:: DOCUMENT ::
....

Thread: gsoc ideas

gsoc ideas

From
longlong
Date:
hi,all.

i want some advice about ideas for gsoc. i don't konw if it is appropriate that i send a email here, so if you feel uncomfortable, please accept my apology.

1.release8.2 make COPY TO can copy the output of an arbitrary SELECT statement. so i think maybe COPY FROM can get data from output and 'insert into' some column that designated. the format of the command will be discussed.

2.this come from TODO list: COPY always behaviors like a unit of work thar consists of some insert commands, if any error, it rollback. but sometimes we only care the data should be inserted. in that situation, i used to use "try....catch...." insert row by row to skip the error, because it will take much time to examine every row. so:
    Allow COPY to report error lines and continue.
this is a good idea.

3.sometimes, i want to copy data from one database to another. i think using COPY will simple the code. i want the content from COPY TO not store in the file, but in the memory, and i can COPY FROM the memory(i don't kown COPY with STDIN and STDOUT can do this or not.).

how do you think of these ideas?

Re: gsoc ideas

From
Devrim GÜNDÜZ
Date:
Hi,

On Mon, 2008-03-10 at 13:10 +0800, longlong wrote:
> i want some advice about ideas for gsoc. i don't konw if it is
> appropriate that i send a email here, so if you feel uncomfortable,
> please accept my apology.

Use pgsql-hackers list. Development discussions are done on that list.

Regards,
--
Devrim GÜNDÜZ , RHCE
PostgreSQL Replication, Consulting, Custom Development, 24x7 support
Managed Services, Shared and Dedicated Hosting
Co-Authors: plPHP, ODBCng - http://www.commandprompt.com/

Attachment

Re: gsoc ideas

From
Alvaro Herrera
Date:
longlong escribió:

> 3.sometimes, i want to copy data from one database to another. i think using
> COPY will simple the code. i want the content from COPY TO not store in the
> file, but in the memory, and i can COPY FROM the memory(i don't kown COPY
> with STDIN and STDOUT can do this or not.).

....

:: STATED EXERCISE ::
Please extend the thread on Google Summer of Code ideas for COPY from the point where it stops. These records were drawn from a separate source, unrelated to the thread.

:: Records from a data collection ::
....

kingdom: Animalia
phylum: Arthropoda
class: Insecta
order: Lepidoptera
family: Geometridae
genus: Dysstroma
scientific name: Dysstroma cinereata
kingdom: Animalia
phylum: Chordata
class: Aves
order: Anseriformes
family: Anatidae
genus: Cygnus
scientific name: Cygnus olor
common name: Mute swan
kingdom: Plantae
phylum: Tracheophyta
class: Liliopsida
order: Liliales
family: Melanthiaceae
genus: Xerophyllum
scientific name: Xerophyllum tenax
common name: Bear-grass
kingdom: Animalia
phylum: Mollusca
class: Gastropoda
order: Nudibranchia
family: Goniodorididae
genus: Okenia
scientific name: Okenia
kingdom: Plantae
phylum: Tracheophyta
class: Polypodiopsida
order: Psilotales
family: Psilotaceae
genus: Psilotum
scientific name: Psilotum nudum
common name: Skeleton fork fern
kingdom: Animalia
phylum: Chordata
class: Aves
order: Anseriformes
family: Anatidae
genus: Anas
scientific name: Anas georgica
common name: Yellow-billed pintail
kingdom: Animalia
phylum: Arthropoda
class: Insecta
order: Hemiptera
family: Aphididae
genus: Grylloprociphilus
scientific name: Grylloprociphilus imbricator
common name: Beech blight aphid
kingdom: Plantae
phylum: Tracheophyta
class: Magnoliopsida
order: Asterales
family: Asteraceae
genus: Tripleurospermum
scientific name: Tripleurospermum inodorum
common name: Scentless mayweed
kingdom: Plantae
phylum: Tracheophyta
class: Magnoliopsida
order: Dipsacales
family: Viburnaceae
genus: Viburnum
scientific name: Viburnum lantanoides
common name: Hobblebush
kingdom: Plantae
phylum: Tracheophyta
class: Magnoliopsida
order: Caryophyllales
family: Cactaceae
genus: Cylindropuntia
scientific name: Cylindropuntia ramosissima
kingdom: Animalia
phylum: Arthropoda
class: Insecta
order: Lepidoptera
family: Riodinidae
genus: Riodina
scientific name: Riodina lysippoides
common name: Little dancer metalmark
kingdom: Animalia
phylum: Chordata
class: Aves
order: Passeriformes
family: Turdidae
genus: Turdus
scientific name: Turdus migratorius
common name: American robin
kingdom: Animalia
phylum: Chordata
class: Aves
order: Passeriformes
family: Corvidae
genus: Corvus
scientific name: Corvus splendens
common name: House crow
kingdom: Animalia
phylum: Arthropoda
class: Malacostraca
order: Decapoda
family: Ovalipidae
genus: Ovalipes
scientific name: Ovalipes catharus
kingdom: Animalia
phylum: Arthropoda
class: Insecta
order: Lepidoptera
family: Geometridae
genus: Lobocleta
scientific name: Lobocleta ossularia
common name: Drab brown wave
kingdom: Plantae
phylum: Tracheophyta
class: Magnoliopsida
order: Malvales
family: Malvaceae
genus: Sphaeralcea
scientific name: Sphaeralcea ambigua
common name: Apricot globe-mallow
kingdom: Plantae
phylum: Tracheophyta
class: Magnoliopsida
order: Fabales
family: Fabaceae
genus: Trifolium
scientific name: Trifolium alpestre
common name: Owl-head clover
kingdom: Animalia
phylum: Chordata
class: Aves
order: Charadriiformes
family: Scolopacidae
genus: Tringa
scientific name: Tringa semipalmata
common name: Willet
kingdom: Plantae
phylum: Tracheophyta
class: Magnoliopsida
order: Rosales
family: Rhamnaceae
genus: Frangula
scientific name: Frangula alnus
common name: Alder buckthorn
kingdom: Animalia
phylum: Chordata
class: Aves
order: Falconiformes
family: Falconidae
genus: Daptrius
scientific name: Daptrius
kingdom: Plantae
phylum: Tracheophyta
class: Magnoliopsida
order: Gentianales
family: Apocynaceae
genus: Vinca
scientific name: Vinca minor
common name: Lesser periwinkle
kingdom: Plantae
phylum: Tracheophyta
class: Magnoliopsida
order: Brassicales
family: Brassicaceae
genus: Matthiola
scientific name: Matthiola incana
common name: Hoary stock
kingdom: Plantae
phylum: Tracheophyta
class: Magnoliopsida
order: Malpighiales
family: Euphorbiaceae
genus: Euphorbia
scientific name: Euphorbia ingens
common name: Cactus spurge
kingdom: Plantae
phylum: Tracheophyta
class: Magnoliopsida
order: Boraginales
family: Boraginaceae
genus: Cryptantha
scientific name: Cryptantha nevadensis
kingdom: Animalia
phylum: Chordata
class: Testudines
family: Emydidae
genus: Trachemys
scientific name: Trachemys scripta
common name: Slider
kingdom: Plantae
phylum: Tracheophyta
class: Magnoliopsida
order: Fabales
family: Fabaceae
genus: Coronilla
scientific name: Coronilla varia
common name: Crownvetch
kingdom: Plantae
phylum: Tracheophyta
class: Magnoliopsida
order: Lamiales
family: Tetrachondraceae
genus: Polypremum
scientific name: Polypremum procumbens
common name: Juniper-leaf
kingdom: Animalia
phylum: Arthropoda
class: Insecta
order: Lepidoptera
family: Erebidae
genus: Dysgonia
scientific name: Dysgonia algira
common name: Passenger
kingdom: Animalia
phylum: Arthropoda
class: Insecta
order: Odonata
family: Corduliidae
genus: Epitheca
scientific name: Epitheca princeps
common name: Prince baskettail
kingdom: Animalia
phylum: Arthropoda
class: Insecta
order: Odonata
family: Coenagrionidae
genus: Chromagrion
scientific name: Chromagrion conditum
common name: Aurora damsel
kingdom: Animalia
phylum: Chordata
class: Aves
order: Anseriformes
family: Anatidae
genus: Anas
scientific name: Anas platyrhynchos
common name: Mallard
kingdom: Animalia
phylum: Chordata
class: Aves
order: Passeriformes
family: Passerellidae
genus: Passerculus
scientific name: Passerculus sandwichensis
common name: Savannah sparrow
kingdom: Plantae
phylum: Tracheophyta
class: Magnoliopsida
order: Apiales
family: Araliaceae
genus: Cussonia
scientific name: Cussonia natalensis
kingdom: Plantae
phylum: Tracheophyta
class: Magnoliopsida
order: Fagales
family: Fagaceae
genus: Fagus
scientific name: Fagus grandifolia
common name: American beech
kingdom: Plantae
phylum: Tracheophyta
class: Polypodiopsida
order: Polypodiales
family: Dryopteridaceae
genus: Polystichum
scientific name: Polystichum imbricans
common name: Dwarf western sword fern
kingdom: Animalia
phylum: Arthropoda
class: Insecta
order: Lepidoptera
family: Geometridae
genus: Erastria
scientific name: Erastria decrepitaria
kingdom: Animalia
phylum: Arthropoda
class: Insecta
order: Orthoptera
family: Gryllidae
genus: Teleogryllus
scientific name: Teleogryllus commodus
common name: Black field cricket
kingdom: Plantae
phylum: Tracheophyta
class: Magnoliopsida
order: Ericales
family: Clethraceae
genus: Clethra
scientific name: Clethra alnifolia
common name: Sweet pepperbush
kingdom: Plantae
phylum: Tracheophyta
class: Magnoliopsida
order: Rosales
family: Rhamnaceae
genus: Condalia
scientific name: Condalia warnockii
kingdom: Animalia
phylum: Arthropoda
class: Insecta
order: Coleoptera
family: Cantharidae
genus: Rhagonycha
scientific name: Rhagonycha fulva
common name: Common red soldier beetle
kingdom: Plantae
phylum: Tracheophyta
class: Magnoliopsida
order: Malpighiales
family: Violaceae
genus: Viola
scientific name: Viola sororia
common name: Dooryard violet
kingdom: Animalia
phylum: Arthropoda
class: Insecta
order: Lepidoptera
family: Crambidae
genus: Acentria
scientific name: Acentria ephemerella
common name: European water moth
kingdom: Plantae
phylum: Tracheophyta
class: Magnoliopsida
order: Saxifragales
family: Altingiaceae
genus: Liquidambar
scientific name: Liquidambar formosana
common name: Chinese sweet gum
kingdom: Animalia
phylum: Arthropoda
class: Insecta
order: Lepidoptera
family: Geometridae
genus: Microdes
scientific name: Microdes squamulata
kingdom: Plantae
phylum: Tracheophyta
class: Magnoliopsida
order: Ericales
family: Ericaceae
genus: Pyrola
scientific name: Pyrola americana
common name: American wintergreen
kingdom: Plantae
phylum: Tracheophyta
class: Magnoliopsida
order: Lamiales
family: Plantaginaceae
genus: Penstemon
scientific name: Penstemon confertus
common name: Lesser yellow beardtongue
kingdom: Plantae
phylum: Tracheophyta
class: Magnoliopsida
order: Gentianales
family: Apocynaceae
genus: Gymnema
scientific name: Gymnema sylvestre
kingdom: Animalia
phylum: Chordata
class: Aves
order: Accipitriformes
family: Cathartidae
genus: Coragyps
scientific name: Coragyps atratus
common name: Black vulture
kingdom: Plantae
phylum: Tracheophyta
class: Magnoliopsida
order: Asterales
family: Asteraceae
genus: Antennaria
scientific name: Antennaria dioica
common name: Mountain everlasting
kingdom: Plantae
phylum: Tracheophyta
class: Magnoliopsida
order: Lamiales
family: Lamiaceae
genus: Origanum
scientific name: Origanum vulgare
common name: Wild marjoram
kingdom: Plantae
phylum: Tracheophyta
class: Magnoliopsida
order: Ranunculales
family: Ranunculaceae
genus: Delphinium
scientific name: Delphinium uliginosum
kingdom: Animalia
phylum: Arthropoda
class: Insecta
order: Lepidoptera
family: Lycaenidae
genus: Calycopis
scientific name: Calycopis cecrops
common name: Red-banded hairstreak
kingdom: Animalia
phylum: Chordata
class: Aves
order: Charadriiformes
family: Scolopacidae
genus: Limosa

....

:: WRITTEN ANSWER ::
I don't think this is very interesting because you can do

pg_dump -t foo | psql

--
Alvaro Herrera                                http://www.CommandPrompt.com/
PostgreSQL Replication, Consulting, Custom Development, 24x7 support

Re: gsoc ideas

From
Greg Smith
Date:
On Mon, 10 Mar 2008, longlong wrote:

> 1.release8.2 make COPY TO can copy the output of an arbitrary SELECT
> statement. so i think maybe COPY FROM can get data from output and 'insert
> into' some column that designated. the format of the command will be
> discussed.

This would be a nice feature.  Right now there are often applications
where there is a data loading or staging table that ends up being merged
with a larger table after some cleanup.  Moving that data from the
preperation area into the final table right now is most easily done with
INSERT INTO X (SELECT A,B FROM C) type actions.  This is slow because
INSERT takes much longer than COPY.  Adding support for COPY X FROM
(SELECT A,B FROM C) would make this problem go away.

It is possible to do this right now with some clever use of STDIN/OUT like
the below, but having a pure SQL solution would be more widely applicable.
The overhead of having to pass everything through the client (as STDIN/OUT
do) is certainly not zero.

> 2.this come from TODO list: COPY always behaviors like a unit of work thar
> consists of some insert commands, if any error, it rollback. but sometimes
> we only care the data should be inserted. in that situation, i used to use
> "try....catch...." insert row by row to skip the error, because it will take
> much time to examine every row. so:
>    Allow COPY to report error lines and continue.  this is a good idea.

This is a long standing request and many people would be happy to see it
implemented.  You do want to make sure the implementation easily allows
pushing all the lines that didn't commit into what's commonly called a
"reject file".

> 3.sometimes, i want to copy data from one database to another. i think using
> COPY will simple the code. i want the content from COPY TO not store in the
> file, but in the memory, and i can COPY FROM the memory(i don't kown COPY
> with STDIN and STDOUT can do this or not.).

It can:

create table x(a int);
insert into x(select generate_series(1,10));
create table y(b int);

psql -c "copy x to stdout" | psql -c "copy y from stdout"

Try it out, table y will have the same thing when it's all done.

I think you've got the basics of some useful features to add here.  What
you probably want to do is write a slightly longer description of your
plan and submit it to the pgsql-hackers list where the developers are at
to get feedback on the feasibility of doing this as a GSOC project.  From
your message, I get the impression that English writing is tough for you.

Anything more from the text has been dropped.